About this exercise:
Every line of the material needs an exact copy, apart from the images.

Exercise data:
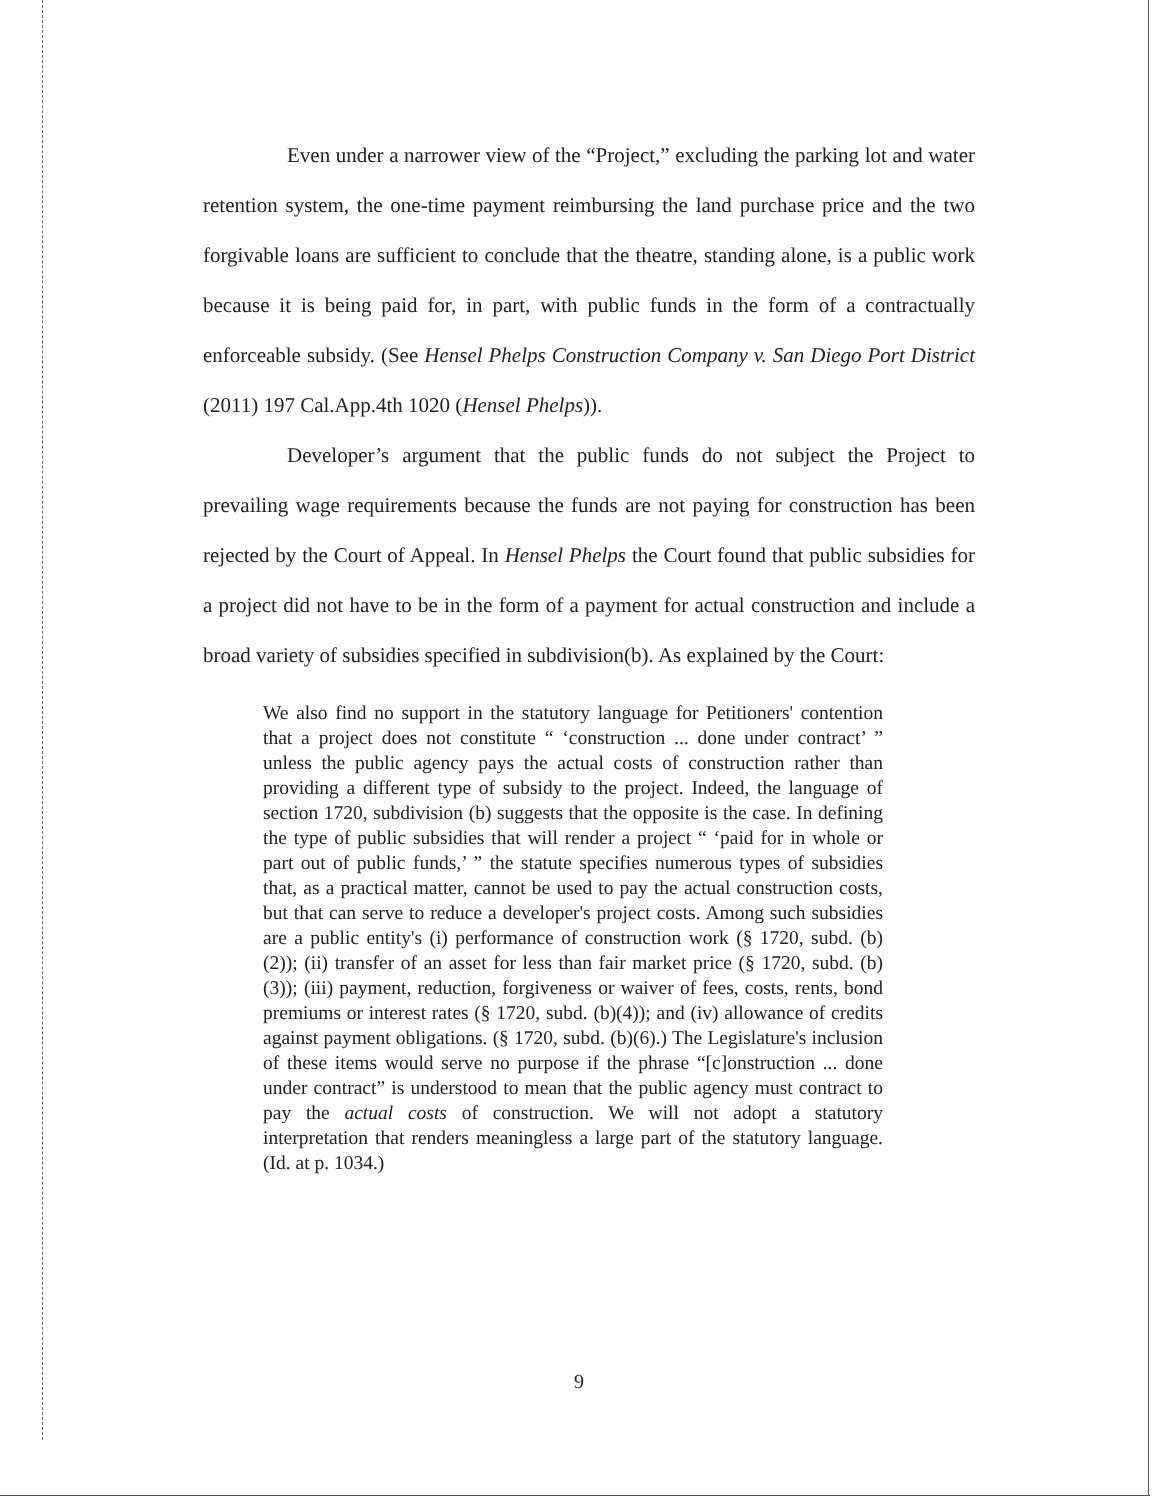Even under a narrower view of the “Project,” excluding the parking lot and water retention system, the one-time payment reimbursing the land purchase price and the two forgivable loans are sufficient to conclude that the theatre, standing alone, is a public work because it is being paid for, in part, with public funds in the form of a contractually enforceable subsidy. (See Hensel Phelps Construction Company v. San Diego Port District (2011) 197 Cal.App.4th 1020 (Hensel Phelps)).
Developer’s argument that the public funds do not subject the Project to prevailing wage requirements because the funds are not paying for construction has been rejected by the Court of Appeal. In Hensel Phelps the Court found that public subsidies for a project did not have to be in the form of a payment for actual construction and include a broad variety of subsidies specified in subdivision(b). As explained by the Court:
We also find no support in the statutory language for Petitioners' contention that a project does not constitute “ ‘construction ... done under contract’ ” unless the public agency pays the actual costs of construction rather than providing a different type of subsidy to the project. Indeed, the language of section 1720, subdivision (b) suggests that the opposite is the case. In defining the type of public subsidies that will render a project “ ‘paid for in whole or part out of public funds,’ ” the statute specifies numerous types of subsidies that, as a practical matter, cannot be used to pay the actual construction costs, but that can serve to reduce a developer's project costs. Among such subsidies are a public entity's (i) performance of construction work (§ 1720, subd. (b)(2)); (ii) transfer of an asset for less than fair market price (§ 1720, subd. (b)(3)); (iii) payment, reduction, forgiveness or waiver of fees, costs, rents, bond premiums or interest rates (§ 1720, subd. (b)(4)); and (iv) allowance of credits against payment obligations. (§ 1720, subd. (b)(6).) The Legislature's inclusion of these items would serve no purpose if the phrase “[c]onstruction ... done under contract” is understood to mean that the public agency must contract to pay the actual costs of construction. We will not adopt a statutory interpretation that renders meaningless a large part of the statutory language. (Id. at p. 1034.)
9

Solution:
Even under a narrower view of the “Project,” excluding the parking lot and water retention system, the one-time payment reimbursing the land purchase price and the two forgivable loans are sufficient to conclude that the theatre, standing alone, is a public work because it is being paid for, in part, with public funds in the form of a contractually enforceable subsidy. (See Hensel Phelps Construction Company v. San Diego Port District (2011) 197 Cal.App.4th 1020 (Hensel Phelps)).
Developer’s argument that the public funds do not subject the Project to prevailing wage requirements because the funds are not paying for construction has been rejected by the Court of Appeal. In Hensel Phelps the Court found that public subsidies for a project did not have to be in the form of a payment for actual construction and include a broad variety of subsidies specified in subdivision(b). As explained by the Court:
We also find no support in the statutory language for Petitioners' contention that a project does not constitute “ ‘construction ... done under contract’ ” unless the public agency pays the actual costs of construction rather than providing a different type of subsidy to the project. Indeed, the language of section 1720, subdivision (b) suggests that the opposite is the case. In defining the type of public subsidies that will render a project “ ‘paid for in whole or part out of public funds,’ ” the statute specifies numerous types of subsidies that, as a practical matter, cannot be used to pay the actual construction costs, but that can serve to reduce a developer's project costs. Among such subsidies are a public entity's (i) performance of construction work (§ 1720, subd. (b)(2)); (ii) transfer of an asset for less than fair market price (§ 1720, subd. (b)(3)); (iii) payment, reduction, forgiveness or waiver of fees, costs, rents, bond premiums or interest rates (§ 1720, subd. (b)(4)); and (iv) allowance of credits against payment obligations. (§ 1720, subd. (b)(6).) The Legislature's inclusion of these items would serve no purpose if the phrase “[c]onstruction ... done under contract” is understood to mean that the public agency must contract to pay the actual costs of construction. We will not adopt a statutory interpretation that renders meaningless a large part of the statutory language. (Id. at p. 1034.)
9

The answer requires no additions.